--- Brief ---
Whenever a line of the records below contains the word "noch", copy that line.

--- Data for analysis ---
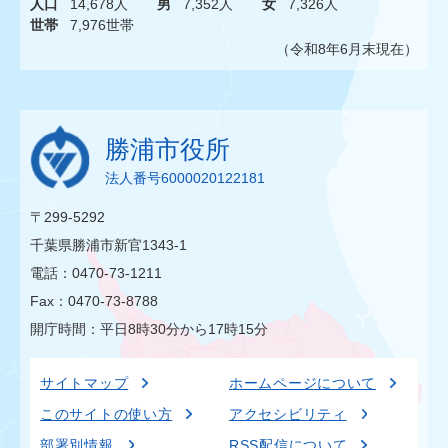
人口
14,678人
男
7,352人
女
7,326人
世帯
7,976世帯
（令和8年6月末現在）
勝浦市役所
法人番号6000020122181
〒299-5292
千葉県勝浦市新官1343-1
電話：0470-73-1211
Fax：0470-73-8788
開庁時間：平日8時30分から17時15分
サイトマップ
ホームページについて
このサイトの使い方
アクセシビリティ
部署別情報
RSS配信について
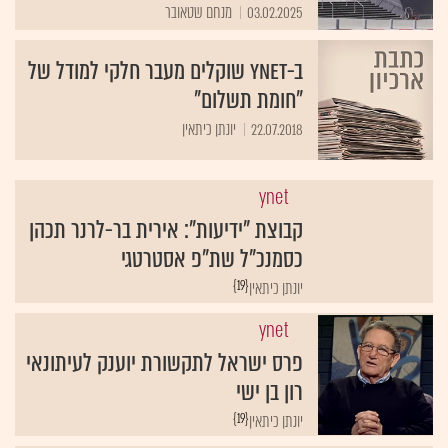
03.02.2025
מנחם שטאובר
ב-ynet שוקלים מעבר חלקי למודל של
"חומת תשלום"
22.07.2018
יונתן כיתאין
ynet
קבוצת "ידיעות": אירית בר-לרנר תכהן
כסמנכ"ל שת"פ אסטרטגי
{19}
יונתן כיתאין
ynet
פרס ישראל לתקשורת יוענק לעיתונאי
רון בן ישי
{19}
יונתן כיתאין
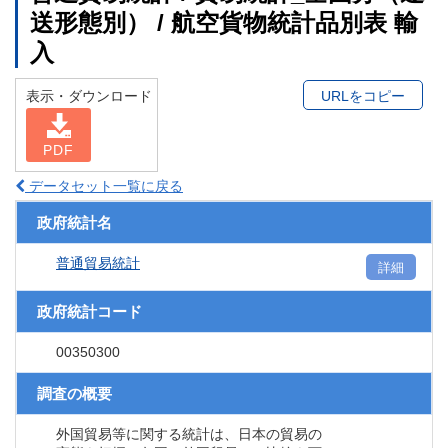
送形態別） / 航空貨物統計品別表 輸
入
表示・ダウンロード
URLをコピー
PDF
データセット一覧に戻る
政府統計名
普通貿易統計
詳細
政府統計コード
00350300
調査の概要
外国貿易等に関する統計は、日本の貿易の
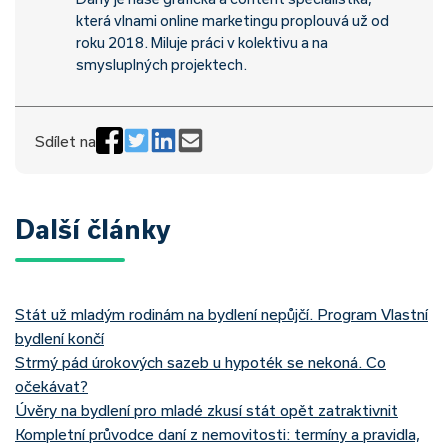
která vlnami online marketingu proplouvá už od
roku 2018. Miluje práci v kolektivu a na
smysluplných projektech.
Sdílet na
Další články
Stát už mladým rodinám na bydlení nepůjčí. Program Vlastní
bydlení končí
Strmý pád úrokových sazeb u hypoték se nekoná. Co
očekávat?
Úvěry na bydlení pro mladé zkusí stát opět zatraktivnit
Kompletní průvodce daní z nemovitosti: termíny a pravidla,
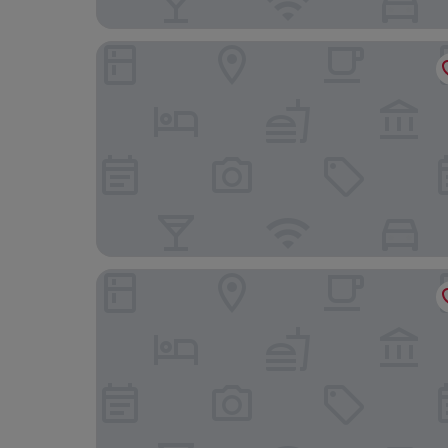
Marmaris Liman Apart
AYLİN HOTEL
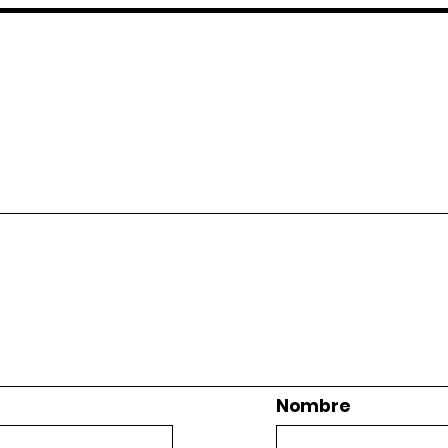
Nombre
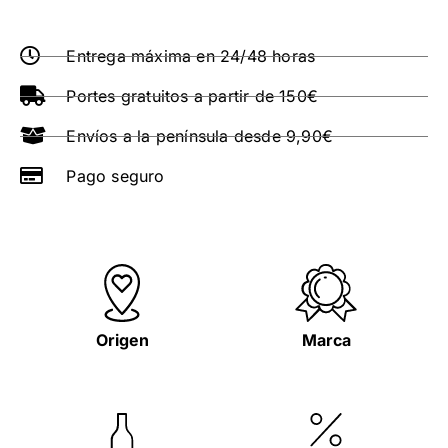
Entrega máxima en 24/48 horas
Portes gratuitos a partir de 150€
Envíos a la península desde 9,90€
Pago seguro
Origen
Marca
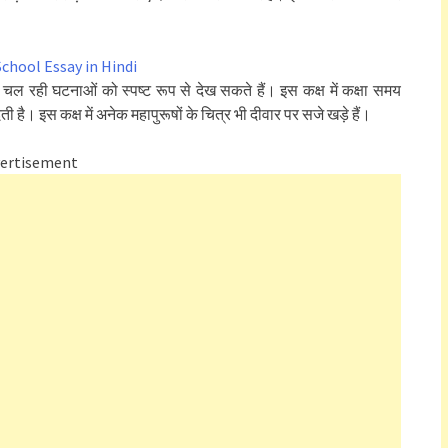
य में चल रही घटनाओं को स्पष्ट रूप से देख सकते हैं। इस कक्ष में कक्षा समय
ै। इस कक्ष में अनेक महापुरूषों के चित्र भी दीवार पर सजे खड़े हैं।
ertisement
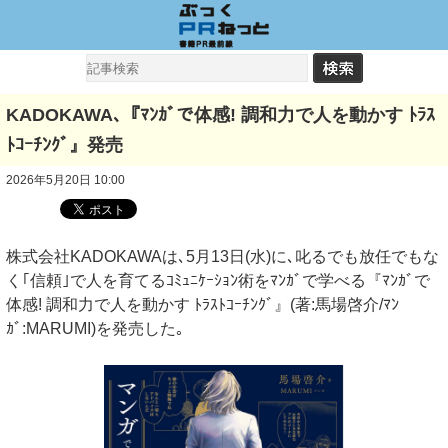
KADOKAWA､『ﾏﾝｶﾞで体感! 調和力で人を動かす ﾄﾗｽ
ﾄｺｰﾁﾝｸﾞ』発売
2026年5月20日 10:00
株式会社KADOKAWAは､5月13日(水)に､叱るでも放任でもな
く｢信頼｣で人を育てるｺﾐｭﾆｹｰｼｮﾝ術をﾏﾝｶﾞで学べる『ﾏﾝｶﾞで
体感! 調和力で人を動かす ﾄﾗｽﾄｺｰﾁﾝｸﾞ』(著:馬場啓介/ﾏﾝ
ｶﾞ:MARUMI)を発売した｡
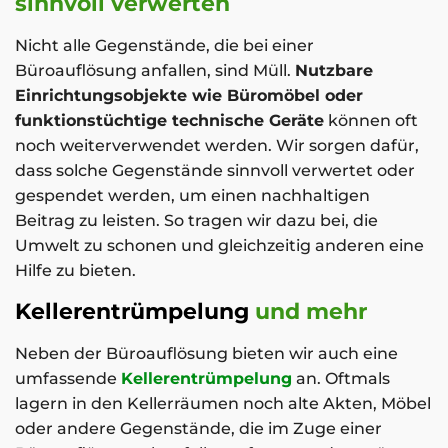
sinnvoll verwerten
Nicht alle Gegenstände, die bei einer
Büroauflösung anfallen, sind Müll.
Nutzbare
Einrichtungsobjekte wie Büromöbel oder
funktionstüchtige technische Geräte
können oft
noch weiterverwendet werden. Wir sorgen dafür,
dass solche Gegenstände sinnvoll verwertet oder
gespendet werden, um einen nachhaltigen
Beitrag zu leisten. So tragen wir dazu bei, die
Umwelt zu schonen und gleichzeitig anderen eine
Hilfe zu bieten.
Kellerentrümpelung
und mehr
Neben der Büroauflösung bieten wir auch eine
umfassende
Kellerentrümpelung
an. Oftmals
lagern in den Kellerräumen noch alte Akten, Möbel
oder andere Gegenstände, die im Zuge einer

--- Answer to this problem ---
noch weiterverwendet werden. Wir sorgen dafür,
lagern in den Kellerräumen noch alte Akten, Möbel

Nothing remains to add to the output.